> [YOUR ASSIGNMENT]:
Give back every record word for word, keeping the pictures out.

Screenshot and code edit data:
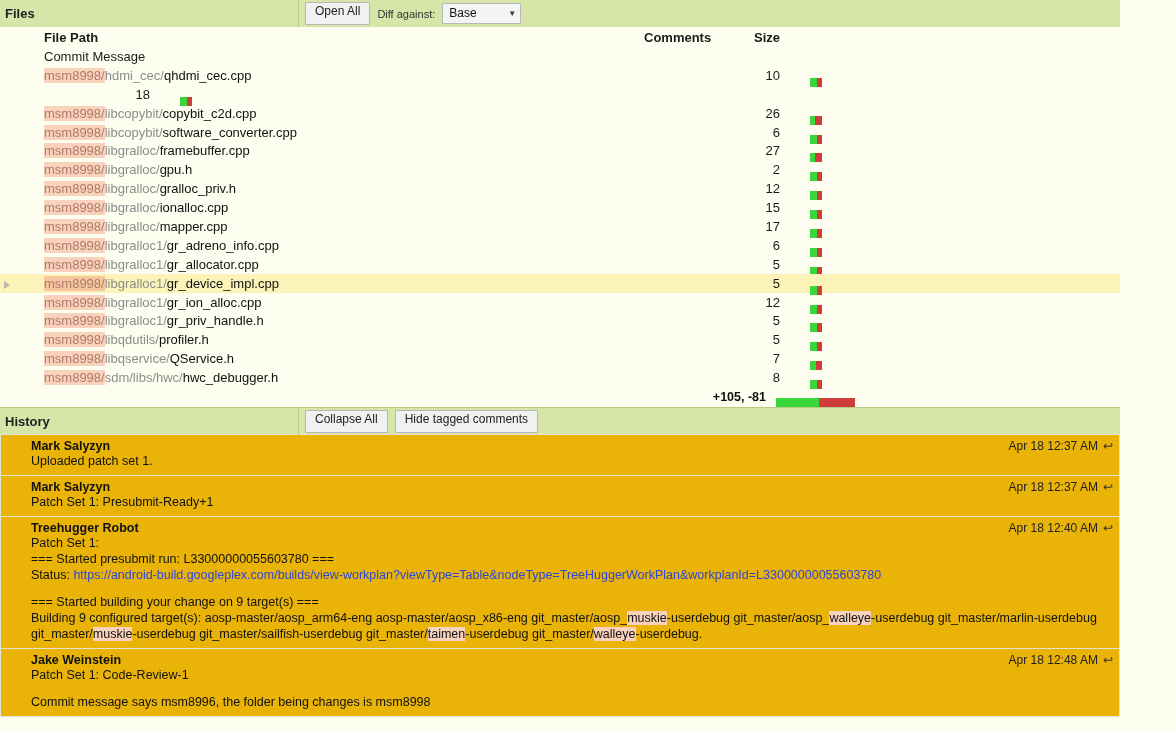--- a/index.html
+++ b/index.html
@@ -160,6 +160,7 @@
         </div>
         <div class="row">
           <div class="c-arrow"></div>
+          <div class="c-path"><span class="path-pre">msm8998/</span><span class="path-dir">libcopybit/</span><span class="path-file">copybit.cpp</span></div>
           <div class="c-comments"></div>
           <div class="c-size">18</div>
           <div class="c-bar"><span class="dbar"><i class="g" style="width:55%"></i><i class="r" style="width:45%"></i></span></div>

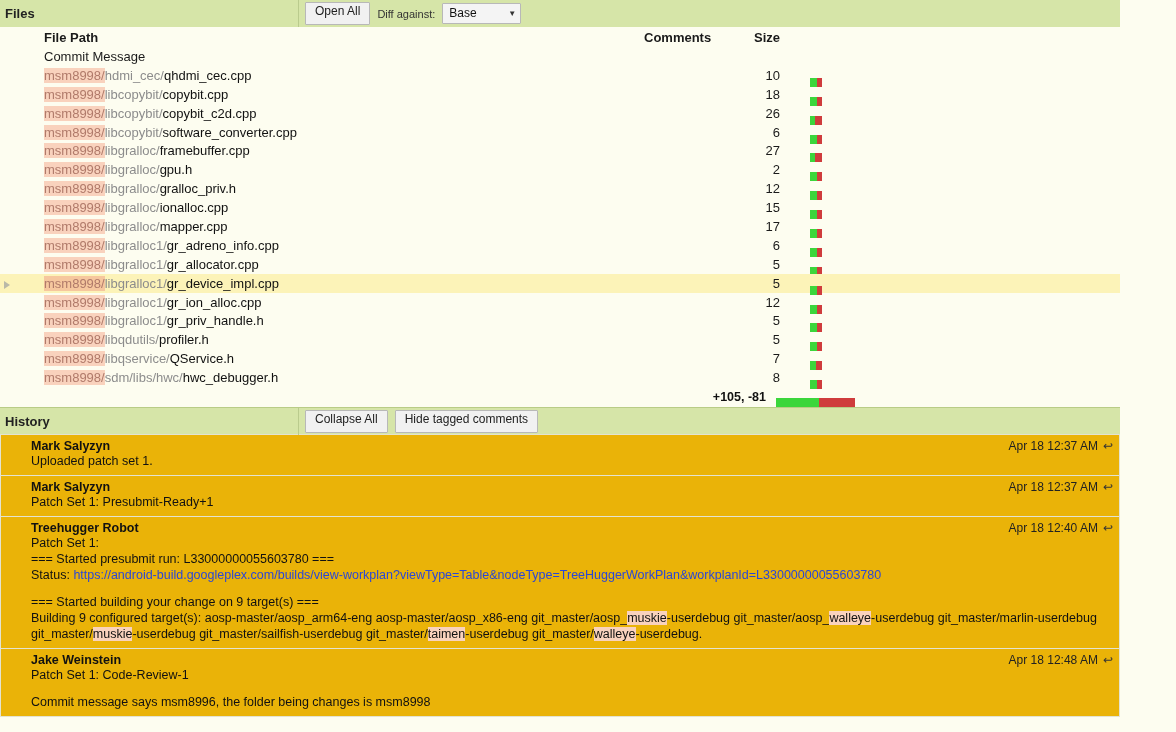--- a/index.html
+++ b/index.html
@@ -106,7 +106,7 @@
   .reply-arrow { color: #333; margin-left: 5px; font-size: 12px; cursor: pointer; }
   .msg-line { font-size: 12.5px; color: #111; line-height: 16px; white-space: pre-wrap; }
   .msg-line.blank { height: 11px; }
-  .link { color: #2b47d6; text-decoration: none; }
+  .link { color: #2b47d6; text-decoration: none; margin-left: 16px; }
   .hl { background: #f9d2bd; }
 </style>
 </head>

> [TASK RESPONSE]:
--- a/index.html
+++ b/index.html
@@ -160,6 +160,7 @@
         </div>
         <div class="row">
           <div class="c-arrow"></div>
+          <div class="c-path"><span class="path-pre">msm8998/</span><span class="path-dir">libcopybit/</span><span class="path-file">copybit.cpp</span></div>
           <div class="c-comments"></div>
           <div class="c-size">18</div>
           <div class="c-bar"><span class="dbar"><i class="g" style="width:55%"></i><i class="r" style="width:45%"></i></span></div>

--- a/index.html
+++ b/index.html
@@ -106,7 +106,7 @@
   .reply-arrow { color: #333; margin-left: 5px; font-size: 12px; cursor: pointer; }
   .msg-line { font-size: 12.5px; color: #111; line-height: 16px; white-space: pre-wrap; }
   .msg-line.blank { height: 11px; }
-  .link { color: #2b47d6; text-decoration: none; }
+  .link { color: #2b47d6; text-decoration: none; margin-left: 16px; }
   .hl { background: #f9d2bd; }
 </style>
 </head>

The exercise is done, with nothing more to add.